SHORT TASK
Update the material below so that "document" reads "page" and nothing else changes.

/---

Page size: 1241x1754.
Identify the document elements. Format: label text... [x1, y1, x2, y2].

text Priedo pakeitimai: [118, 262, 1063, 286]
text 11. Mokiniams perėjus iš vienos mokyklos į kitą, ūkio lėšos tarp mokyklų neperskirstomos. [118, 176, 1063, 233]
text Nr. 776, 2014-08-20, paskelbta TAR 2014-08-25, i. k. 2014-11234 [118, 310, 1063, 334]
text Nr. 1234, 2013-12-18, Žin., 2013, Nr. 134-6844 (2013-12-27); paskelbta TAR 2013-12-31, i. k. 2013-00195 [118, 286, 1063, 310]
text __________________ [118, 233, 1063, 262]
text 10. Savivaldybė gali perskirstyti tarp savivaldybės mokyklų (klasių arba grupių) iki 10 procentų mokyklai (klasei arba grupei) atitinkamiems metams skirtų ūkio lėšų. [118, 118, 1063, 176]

\---

ANSWER
Page size: 1241x1754.
Identify the page elements. Format: label text... [x1, y1, x2, y2].

text Priedo pakeitimai: [118, 262, 1063, 286]
text 11. Mokiniams perėjus iš vienos mokyklos į kitą, ūkio lėšos tarp mokyklų neperskirstomos. [118, 176, 1063, 233]
text Nr. 776, 2014-08-20, paskelbta TAR 2014-08-25, i. k. 2014-11234 [118, 310, 1063, 334]
text Nr. 1234, 2013-12-18, Žin., 2013, Nr. 134-6844 (2013-12-27); paskelbta TAR 2013-12-31, i. k. 2013-00195 [118, 286, 1063, 310]
text __________________ [118, 233, 1063, 262]
text 10. Savivaldybė gali perskirstyti tarp savivaldybės mokyklų (klasių arba grupių) iki 10 procentų mokyklai (klasei arba grupei) atitinkamiems metams skirtų ūkio lėšų. [118, 118, 1063, 176]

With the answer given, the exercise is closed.